We haven’t taken advantage of the opportunities we’ve had. It’s time we do so.”

Mitchell and Hanson had different takes on how to handle uranium mining, public-private partnerships and mineral staking in municipalities.

The NDP opposes all of it.

Mitchell would consult the public on uranium mining.

“If Yukoners tell us they say no to uranium, that’s what we’ll do,” said Mitchell.

He’d also consider partnering with the private sector, but wouldn’t replace government workers with private ones, said Mitchell.

And the Liberals would “empower” municipalities to decide whether to allow mineral staking - currently, it’s out of their hands - rather than impose a “top-down” ban, as the NDP proposes.

Mitchell also sniped at the NDP’s proposal to upgrade the territory’s internet for $1.5 million. The Liberals estimate that running another datapipe to Outside would cost $13 million.

Mitchell can come across as whiney. But he didn’t during this debate, and he managed to avoid being the butt of any jokes.

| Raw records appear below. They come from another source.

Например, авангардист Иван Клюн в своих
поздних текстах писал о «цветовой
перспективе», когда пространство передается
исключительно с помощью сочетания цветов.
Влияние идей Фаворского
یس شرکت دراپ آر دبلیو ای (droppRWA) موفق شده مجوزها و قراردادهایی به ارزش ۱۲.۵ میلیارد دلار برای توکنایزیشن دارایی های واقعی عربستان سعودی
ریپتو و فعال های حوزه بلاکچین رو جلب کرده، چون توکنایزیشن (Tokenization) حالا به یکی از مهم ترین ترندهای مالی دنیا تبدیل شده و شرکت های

It helped that Mitchell seemed to know every person posing a question, from the woodcutter frustrated with bureaucratic bungling to the Pelly Crossing resident who wished his community had more jobs.

NDP supporters cheered Hanson’s performance. But she frequently tripped over her tongue, and she was hobbled by her subservience to an egg timer.

A half-dozen times, she stopped the instant the timer rang, requiring the moderator, Dave White, to urge her to finish her thought.

Hanson also ended on a sour note, asserting that this election is a “two-way” race between the NDP and the Yukon Party.

This final bit of swagger seemed to undercut Hanson’s presentation of herself as a kinder, more conciliatory sort of politician than the rest.

And it didn’t sound like she believed it. Neither did much of the audience.

“No, it’s not,” someone shouted. The last laugh was on her.